It’s time for #6degrees which this month begins with a memoir: Where Am I Now? True Stories of Girlhood and Accidental Fame by Mara Wilson.
The author’s name meant nothing to me but her publisher Penguin Random House informs me that she was a child actress who achieved “stardom” in Matilda and Mrs. Doubtfire. This is a book that I am unlikely ever to read since the acquisition (or loss) of celebrity status holds no interest for me.
The kind of memoir/autobiography that is much more to my taste is one I read earlier this year: Do No Harm by Henry Marsh. Marsh is a neurosurgeon with more than 30 years experience in dealing with one of the most complex systems in the human body. He regularly faces moral dilemmas. How much should he tell a patient’s family about their prognosis? Is it better to let a patient die gradually than put them through extensive surgery which might result in life changing side effects?
The title of Marsh’s book refers to a phrase erroneously believed to be part of the Hippocratic oath, a creed to which all physicians subscribe. The next book in my chain deals with a situation in which that code was allegedly violated by staff at a hospital in New Orleans.
The city’s Memorial Hospital was brought to its knees during Hurricane Katrina in 2005. For five days they battled against flood waters which knocked out its power supply making treatment and medical care nigh on impossible. Once the floodwaters receded, questions began to circulate about the number of patients who had died. Five Days at Memorial by Sheri Fink traces the circumstances which led to the prosecution of one doctor and two nurses alleged to have hastened the death of the most critical patients with lethal injections of morphine. It’s a book that raises many questions, not only of whether impossible standards of behaviour are expected of doctors but about the level of preparedness of hospitals and other vulnerable places to deal with natural disasters.
Let’s stay in New Orleans with my next book. This is much lighter reading material though ethical questions do play a key role in the plot. In The Pelican Brief by John Grisham a young law student suspects an oil tycoon whose plans to drill on Louisiana marshland populated by an endangered species of pelican, are about to be scrutinised by the Supreme Court, is behind the assassination of two of its judges. A complicated plot but the book moves along rapidly — it was perfect reading material for a long flight many years ago.
I’m very relieved that I no longer have to make those long flights for work. In the days before I set off I’d agonise over which books to take. I had three requirements. The book needed to be substantial enough in size that there was no risk I would finish it before touchdown. But it couldn’t be too fat because I didn’t want all that weight on my shoulder. Above all it had to be completely engrossing to keep my mind off the restricted cabin space.
Crime and Punishment by Fyodor Dostoevsky fitted that requirement perfectly. Like my earlier books in the chain this one deals with an ethical question: are there ever any circumstances under which it’s acceptable — permissable even — to commit a crime ? The central character of Raskolnikov, an impoverished student in Saint Petersburg, certainly thinks it’s OK provided the crime is undertaken by an “extraordinary person” . He kills two women to prove that he is himself one of these “supermen”. I got so wrapped up in the cat and mouse drama between Raskolnikov and the police officer who wants to bring him to justice, that I was disappointed when we landed and I had to put it aside.

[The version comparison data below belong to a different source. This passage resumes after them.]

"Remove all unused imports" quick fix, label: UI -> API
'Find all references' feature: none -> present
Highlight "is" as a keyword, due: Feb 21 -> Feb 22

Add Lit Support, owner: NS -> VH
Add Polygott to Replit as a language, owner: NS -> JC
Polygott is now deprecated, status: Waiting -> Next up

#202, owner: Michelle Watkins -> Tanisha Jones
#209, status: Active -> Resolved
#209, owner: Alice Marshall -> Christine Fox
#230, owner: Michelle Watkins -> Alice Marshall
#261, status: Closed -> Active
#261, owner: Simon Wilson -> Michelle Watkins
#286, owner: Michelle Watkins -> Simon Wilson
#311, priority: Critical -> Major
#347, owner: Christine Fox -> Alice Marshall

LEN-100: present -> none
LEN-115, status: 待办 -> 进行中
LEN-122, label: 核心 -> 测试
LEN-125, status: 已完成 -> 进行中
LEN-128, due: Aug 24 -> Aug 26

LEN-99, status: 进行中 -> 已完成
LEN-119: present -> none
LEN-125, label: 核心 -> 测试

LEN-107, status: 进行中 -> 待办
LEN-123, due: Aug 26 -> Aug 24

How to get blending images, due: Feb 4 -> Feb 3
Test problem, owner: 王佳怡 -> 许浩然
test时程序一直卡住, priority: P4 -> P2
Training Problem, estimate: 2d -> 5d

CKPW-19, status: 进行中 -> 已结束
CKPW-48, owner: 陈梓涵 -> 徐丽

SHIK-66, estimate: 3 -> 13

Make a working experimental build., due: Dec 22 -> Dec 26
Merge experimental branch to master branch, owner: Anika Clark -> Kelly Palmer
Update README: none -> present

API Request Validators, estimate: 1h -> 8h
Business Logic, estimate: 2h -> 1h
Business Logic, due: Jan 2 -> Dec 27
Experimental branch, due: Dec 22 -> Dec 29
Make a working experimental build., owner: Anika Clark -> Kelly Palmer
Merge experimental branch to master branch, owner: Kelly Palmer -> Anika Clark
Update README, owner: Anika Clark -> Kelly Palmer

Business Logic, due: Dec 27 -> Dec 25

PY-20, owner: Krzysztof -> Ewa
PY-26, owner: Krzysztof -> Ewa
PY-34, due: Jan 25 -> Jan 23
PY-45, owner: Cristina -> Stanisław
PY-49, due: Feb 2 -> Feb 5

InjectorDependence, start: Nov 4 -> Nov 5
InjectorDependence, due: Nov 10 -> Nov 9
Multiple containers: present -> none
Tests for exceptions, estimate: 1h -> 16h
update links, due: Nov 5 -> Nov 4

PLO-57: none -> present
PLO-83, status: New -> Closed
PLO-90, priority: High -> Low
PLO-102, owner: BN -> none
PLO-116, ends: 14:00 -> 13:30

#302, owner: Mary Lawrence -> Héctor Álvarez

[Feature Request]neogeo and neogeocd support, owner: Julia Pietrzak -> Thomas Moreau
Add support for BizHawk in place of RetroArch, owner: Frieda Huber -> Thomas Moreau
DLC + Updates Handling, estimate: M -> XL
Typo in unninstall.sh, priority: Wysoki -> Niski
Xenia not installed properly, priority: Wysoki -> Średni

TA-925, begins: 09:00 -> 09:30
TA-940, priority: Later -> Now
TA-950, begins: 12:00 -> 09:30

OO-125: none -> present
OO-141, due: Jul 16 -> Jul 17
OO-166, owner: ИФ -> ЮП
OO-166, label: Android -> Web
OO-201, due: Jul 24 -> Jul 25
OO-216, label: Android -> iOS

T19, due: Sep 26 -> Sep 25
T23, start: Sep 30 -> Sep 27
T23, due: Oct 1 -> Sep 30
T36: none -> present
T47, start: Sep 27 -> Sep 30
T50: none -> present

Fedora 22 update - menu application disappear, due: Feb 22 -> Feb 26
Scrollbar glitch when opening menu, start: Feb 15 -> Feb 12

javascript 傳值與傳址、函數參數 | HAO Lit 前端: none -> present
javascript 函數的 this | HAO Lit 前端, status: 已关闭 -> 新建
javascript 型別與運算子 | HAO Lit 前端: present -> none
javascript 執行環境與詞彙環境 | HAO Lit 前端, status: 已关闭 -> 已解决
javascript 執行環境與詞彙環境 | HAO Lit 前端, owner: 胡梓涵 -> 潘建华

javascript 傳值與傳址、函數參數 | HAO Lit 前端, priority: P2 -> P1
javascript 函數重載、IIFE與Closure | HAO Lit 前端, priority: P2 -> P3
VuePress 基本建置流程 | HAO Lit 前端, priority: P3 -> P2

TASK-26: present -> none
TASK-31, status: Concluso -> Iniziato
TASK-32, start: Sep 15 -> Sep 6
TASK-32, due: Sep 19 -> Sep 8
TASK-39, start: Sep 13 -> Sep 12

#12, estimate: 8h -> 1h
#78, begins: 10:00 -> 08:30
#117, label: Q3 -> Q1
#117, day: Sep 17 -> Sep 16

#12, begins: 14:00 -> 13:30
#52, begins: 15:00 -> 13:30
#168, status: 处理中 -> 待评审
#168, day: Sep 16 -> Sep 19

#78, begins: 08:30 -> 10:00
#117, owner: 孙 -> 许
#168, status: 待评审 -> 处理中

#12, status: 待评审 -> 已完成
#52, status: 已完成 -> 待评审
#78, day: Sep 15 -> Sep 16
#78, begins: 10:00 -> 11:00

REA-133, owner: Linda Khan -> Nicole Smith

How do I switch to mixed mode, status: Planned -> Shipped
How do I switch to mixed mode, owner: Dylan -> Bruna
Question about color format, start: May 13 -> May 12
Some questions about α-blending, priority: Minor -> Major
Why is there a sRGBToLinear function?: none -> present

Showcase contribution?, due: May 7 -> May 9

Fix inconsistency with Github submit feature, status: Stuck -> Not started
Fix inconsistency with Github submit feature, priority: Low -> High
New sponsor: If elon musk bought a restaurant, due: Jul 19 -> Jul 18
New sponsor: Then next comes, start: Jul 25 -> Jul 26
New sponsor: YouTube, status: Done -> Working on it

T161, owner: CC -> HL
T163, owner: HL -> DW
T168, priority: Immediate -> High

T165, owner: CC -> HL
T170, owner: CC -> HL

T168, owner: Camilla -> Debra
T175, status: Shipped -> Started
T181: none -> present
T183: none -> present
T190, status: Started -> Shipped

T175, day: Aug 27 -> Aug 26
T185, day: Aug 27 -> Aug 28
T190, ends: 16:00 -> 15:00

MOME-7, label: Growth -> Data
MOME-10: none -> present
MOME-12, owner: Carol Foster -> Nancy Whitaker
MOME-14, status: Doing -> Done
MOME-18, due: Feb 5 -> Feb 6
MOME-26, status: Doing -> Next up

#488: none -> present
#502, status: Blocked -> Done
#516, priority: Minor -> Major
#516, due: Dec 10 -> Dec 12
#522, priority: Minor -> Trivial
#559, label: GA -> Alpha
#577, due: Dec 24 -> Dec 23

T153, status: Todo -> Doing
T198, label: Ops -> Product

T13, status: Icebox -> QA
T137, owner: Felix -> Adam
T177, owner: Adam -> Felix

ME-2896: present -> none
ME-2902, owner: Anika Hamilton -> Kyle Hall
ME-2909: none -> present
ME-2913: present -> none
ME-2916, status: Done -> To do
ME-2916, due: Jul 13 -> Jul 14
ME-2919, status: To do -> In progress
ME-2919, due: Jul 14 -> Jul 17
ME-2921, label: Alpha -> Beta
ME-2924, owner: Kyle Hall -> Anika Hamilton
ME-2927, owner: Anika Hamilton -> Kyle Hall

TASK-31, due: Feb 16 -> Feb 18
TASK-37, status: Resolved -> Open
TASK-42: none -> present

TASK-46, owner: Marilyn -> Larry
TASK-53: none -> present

My next book is a reminder that the quest for justice is one that requires the combined efforts of many specialists.
Professor Keith Simpson was a leader in forensic science in England throughout the 1960s and 70s. He pioneered the discipline of forensic dentistry and was prominent in alerting physicians and others to the reality of the battered baby syndrome.
As the first pathologist to be recognised by the Home Office his services were called upon in several high-profile cases including the alleged murder of a nanny by Lord Lucan, the 10 Rillington Place murderer John Christie and the Bloody Sunday shootings in Northern Ireland. In his memoir Forty Years of Murder he reviews many of those well-known cases and some more obscure ones. It’s fascinating reading though a bit gruesome at times — anyone of a squeamish nature might want to skip the photographs.
What Simpson’s memoir shows is how progress in medical science with its ability to closely scrutinise and question evidence, has been to the benefit of both criminals and their victims. It was a very different story in the 1860s which is the period in which my last book this month, was set.
His Bloody Project, Graeme Macrae Burnet takes us to a remote Scottish community where a 17-year-old crofter is accused of multiple murders. A prison doctor, a criminologist and a phrenologist are brought in to give their opinions on the state of his mind, reaching the conclusion that he shared the same physical characteristics of murderers. Ergo he must be guilty. Although the case is fictional the idea that physical features could be used to detect criminal intent was still being relied upon more than 30 years later in a real life case that features in Kate Summerscale’s The Wicked Boy,
We seem to have moved a long way from the memoir of a film actress in this week’s chain. But that’s part of the enjoyment of doing the #6degrees.